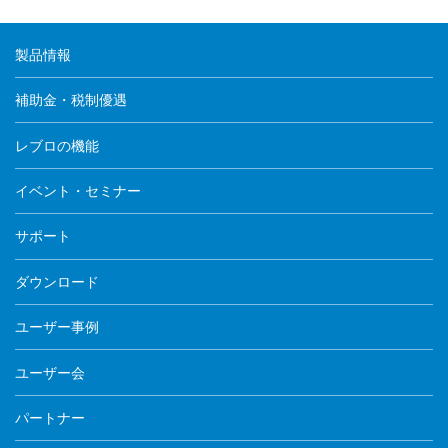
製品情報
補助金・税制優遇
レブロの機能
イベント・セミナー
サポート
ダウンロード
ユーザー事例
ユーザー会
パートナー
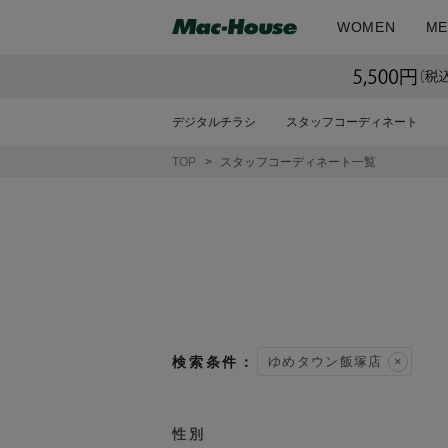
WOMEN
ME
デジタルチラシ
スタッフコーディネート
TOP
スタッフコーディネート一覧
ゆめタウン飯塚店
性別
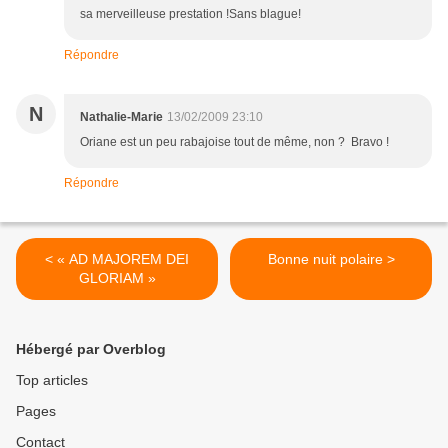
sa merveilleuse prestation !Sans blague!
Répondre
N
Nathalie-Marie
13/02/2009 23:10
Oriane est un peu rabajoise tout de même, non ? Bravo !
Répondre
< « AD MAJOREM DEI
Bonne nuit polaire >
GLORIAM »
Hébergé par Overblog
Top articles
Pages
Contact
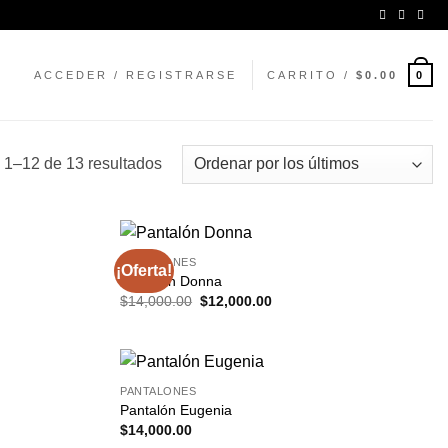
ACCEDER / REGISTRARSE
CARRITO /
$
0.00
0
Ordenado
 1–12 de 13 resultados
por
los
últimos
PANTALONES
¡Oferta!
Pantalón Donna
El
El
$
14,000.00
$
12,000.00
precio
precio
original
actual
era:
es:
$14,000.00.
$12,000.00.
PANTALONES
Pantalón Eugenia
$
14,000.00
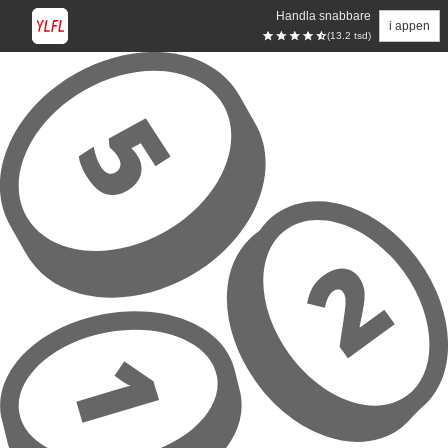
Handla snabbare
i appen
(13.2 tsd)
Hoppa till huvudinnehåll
§
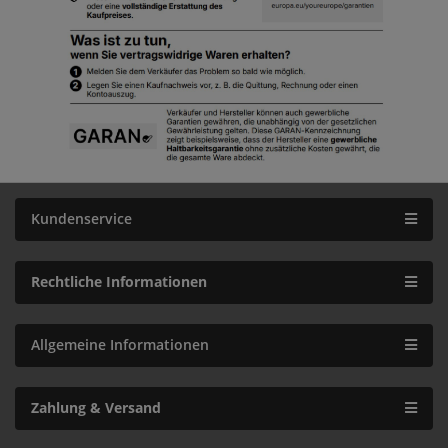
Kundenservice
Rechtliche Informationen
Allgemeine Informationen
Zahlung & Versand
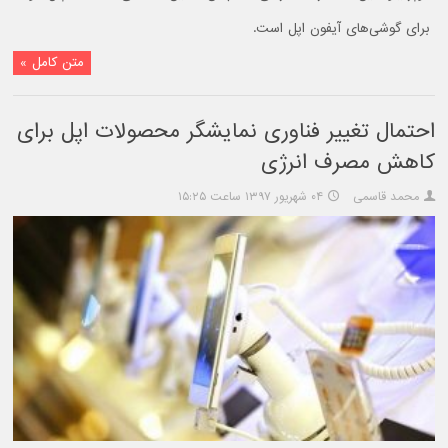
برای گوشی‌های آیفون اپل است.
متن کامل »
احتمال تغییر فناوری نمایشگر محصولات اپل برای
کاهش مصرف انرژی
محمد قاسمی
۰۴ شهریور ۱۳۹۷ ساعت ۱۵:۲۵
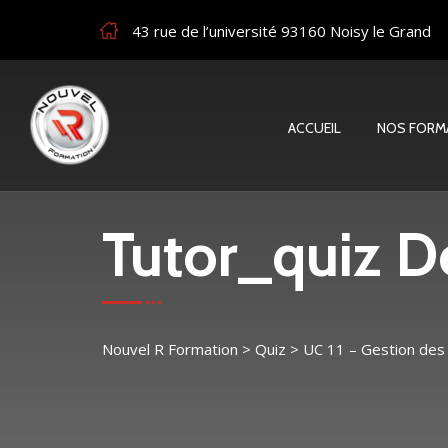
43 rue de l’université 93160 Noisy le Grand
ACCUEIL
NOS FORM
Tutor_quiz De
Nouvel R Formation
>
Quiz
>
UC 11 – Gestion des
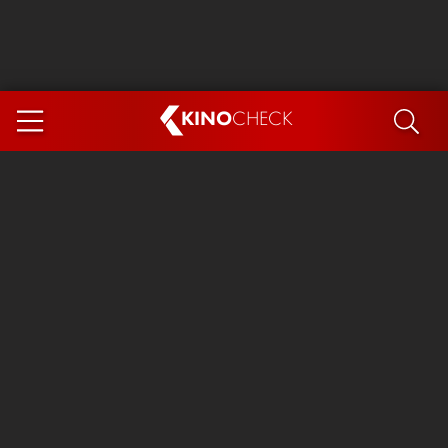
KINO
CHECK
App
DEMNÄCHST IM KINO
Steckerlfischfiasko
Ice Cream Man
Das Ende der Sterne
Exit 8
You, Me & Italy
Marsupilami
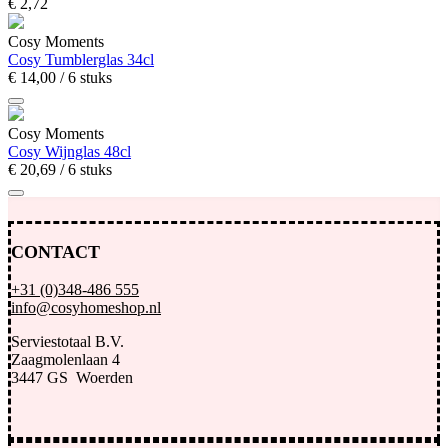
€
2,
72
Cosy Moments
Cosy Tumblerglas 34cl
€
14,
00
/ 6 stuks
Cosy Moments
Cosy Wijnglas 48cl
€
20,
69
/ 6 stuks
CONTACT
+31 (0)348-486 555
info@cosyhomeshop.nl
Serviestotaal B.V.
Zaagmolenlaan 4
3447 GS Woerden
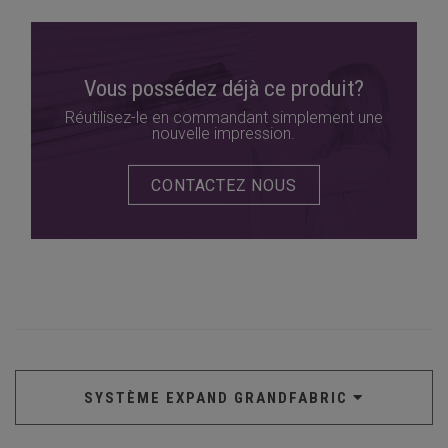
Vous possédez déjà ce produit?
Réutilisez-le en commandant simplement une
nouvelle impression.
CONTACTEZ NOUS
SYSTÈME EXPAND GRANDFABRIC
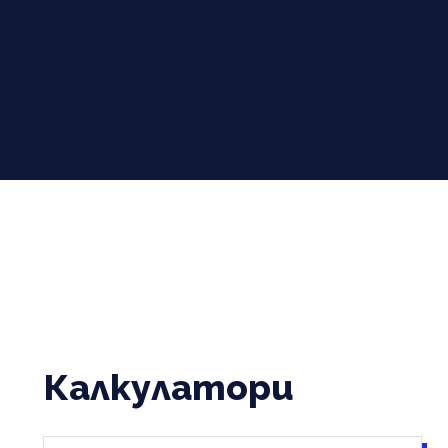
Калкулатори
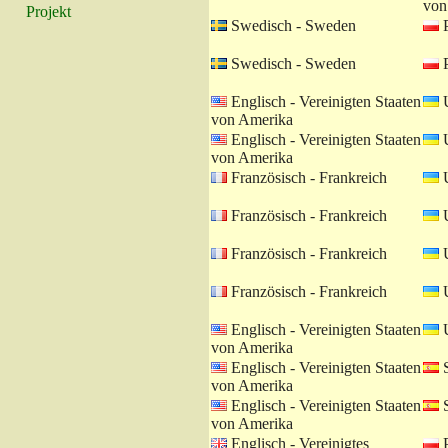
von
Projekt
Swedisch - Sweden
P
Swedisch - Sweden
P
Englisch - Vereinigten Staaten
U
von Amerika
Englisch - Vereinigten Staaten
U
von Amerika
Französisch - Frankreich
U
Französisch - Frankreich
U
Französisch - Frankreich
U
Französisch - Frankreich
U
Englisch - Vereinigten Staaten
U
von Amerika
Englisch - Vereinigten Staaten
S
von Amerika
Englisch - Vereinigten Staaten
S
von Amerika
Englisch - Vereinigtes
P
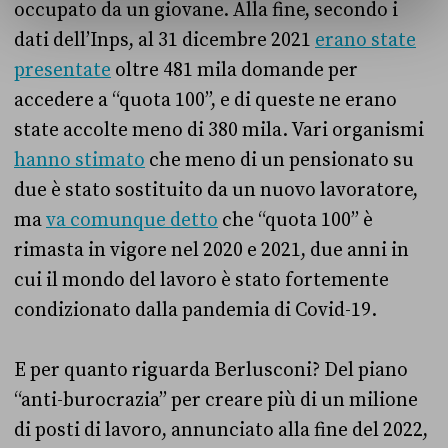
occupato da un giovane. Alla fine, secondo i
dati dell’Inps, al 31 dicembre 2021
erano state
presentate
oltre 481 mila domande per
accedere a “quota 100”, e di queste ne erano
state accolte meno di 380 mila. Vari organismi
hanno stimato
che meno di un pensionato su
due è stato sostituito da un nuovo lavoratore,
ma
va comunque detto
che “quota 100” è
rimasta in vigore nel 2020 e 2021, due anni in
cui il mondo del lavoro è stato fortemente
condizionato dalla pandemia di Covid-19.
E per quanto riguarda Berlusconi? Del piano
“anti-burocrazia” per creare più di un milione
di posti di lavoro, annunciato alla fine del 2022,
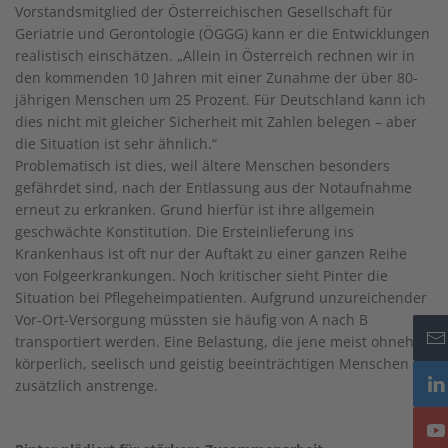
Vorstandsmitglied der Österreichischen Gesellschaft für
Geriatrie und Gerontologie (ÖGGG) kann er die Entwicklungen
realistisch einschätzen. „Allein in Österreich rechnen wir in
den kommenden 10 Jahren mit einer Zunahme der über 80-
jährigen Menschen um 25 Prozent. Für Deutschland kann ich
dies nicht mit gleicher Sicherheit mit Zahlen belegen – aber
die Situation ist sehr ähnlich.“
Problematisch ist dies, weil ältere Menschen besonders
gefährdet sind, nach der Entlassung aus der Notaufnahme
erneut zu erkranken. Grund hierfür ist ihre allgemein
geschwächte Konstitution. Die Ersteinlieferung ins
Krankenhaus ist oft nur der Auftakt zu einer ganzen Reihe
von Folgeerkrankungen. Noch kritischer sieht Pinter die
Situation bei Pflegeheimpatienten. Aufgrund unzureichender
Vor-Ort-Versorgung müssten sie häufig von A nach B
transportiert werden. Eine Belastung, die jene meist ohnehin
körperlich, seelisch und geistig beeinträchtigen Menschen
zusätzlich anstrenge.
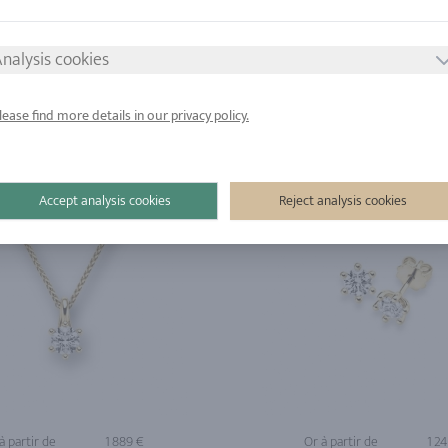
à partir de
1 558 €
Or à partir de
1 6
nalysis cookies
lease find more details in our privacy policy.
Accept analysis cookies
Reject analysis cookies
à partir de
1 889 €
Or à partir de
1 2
§
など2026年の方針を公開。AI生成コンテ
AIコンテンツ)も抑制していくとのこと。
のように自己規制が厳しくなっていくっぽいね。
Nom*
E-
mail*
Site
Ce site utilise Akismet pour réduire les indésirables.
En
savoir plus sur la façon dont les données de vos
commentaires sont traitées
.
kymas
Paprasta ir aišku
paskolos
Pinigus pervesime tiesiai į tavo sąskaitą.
§
» How to complete this task:
Give the count, and only the count, of lines in these records that hold the string "Informationen".

» Exercise solution:
2